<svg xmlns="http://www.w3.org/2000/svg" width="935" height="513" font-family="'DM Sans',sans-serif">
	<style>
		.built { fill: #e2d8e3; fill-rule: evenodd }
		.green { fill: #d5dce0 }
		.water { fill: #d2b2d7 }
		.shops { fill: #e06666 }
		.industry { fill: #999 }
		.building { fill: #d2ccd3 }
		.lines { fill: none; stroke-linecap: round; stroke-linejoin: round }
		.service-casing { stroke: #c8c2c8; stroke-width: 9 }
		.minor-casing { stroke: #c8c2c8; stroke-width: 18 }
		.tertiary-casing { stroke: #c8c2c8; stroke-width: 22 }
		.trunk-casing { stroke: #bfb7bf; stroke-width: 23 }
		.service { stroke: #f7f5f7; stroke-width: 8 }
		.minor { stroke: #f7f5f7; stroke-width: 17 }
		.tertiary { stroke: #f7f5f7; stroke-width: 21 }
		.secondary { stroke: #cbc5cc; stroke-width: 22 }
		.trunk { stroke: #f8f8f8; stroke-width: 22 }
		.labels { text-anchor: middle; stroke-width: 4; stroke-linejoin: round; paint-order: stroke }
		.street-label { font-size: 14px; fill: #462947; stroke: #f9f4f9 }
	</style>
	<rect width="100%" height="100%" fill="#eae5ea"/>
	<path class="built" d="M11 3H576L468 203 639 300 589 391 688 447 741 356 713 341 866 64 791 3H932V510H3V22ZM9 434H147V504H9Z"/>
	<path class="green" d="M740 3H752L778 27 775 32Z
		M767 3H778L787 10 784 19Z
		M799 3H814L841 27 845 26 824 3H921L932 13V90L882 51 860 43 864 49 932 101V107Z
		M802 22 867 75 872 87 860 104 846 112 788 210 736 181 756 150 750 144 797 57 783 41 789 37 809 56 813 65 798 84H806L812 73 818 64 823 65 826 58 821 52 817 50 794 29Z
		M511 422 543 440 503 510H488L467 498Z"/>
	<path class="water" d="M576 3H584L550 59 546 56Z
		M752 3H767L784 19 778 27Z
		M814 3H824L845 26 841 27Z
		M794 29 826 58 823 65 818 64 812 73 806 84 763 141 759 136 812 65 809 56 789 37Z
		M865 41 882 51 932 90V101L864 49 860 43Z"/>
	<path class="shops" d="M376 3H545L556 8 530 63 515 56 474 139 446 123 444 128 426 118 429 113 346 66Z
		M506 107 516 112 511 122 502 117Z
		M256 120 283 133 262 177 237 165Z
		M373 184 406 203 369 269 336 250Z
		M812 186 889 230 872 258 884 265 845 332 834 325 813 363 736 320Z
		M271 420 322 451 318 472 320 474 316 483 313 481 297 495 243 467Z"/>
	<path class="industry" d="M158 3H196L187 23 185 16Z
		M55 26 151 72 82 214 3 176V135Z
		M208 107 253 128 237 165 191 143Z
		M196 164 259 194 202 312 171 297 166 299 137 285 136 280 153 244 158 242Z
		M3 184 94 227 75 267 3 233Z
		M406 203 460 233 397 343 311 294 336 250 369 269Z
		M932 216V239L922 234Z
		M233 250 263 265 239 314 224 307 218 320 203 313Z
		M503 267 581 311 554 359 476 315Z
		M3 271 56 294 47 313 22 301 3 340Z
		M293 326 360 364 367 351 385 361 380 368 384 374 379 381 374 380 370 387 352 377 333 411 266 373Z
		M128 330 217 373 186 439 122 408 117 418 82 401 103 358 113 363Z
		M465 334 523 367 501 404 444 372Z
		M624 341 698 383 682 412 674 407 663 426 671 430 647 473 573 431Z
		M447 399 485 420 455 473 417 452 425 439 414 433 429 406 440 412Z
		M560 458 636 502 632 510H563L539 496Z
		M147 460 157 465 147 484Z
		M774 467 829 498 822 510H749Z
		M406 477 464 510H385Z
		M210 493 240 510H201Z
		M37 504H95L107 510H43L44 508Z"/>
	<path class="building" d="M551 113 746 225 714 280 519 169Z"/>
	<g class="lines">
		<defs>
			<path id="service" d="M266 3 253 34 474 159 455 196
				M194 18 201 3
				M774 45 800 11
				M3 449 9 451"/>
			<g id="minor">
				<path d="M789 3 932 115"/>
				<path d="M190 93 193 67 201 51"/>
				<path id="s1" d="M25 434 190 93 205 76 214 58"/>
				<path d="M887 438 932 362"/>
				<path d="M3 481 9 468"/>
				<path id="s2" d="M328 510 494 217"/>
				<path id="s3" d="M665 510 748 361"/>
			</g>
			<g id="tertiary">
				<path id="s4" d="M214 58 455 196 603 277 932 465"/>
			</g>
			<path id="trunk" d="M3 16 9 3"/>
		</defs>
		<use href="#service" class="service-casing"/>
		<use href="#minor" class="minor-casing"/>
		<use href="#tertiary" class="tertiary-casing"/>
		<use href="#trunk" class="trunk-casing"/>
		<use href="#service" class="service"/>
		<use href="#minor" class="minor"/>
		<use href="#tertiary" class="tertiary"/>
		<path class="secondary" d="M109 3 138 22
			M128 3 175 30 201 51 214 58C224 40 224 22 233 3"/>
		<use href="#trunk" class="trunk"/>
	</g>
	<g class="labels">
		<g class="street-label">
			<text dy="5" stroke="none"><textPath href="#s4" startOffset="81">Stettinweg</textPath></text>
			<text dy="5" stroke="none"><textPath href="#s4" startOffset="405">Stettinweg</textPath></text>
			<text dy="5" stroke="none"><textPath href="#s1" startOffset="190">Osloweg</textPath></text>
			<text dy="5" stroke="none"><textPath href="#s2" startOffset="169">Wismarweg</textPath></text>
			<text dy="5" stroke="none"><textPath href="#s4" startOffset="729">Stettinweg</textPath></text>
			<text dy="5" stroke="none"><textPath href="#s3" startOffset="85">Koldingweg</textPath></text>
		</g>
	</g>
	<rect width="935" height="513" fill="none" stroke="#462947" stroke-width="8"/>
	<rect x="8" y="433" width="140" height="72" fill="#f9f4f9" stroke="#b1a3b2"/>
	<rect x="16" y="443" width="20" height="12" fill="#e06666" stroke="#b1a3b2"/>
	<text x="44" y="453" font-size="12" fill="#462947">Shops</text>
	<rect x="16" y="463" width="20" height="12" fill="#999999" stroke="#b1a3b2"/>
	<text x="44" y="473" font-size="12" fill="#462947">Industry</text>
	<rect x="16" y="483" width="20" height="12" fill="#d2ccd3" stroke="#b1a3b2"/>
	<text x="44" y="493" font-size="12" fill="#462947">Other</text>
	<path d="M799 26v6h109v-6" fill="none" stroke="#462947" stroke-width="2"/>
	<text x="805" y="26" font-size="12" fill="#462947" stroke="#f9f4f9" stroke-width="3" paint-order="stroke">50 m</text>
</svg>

■ TASK ITEM ■
Please copy each line of the material that contains the word "lines".

■ COMPLETED TASK ■
		.lines { fill: none; stroke-linecap: round; stroke-linejoin: round }
	<g class="lines">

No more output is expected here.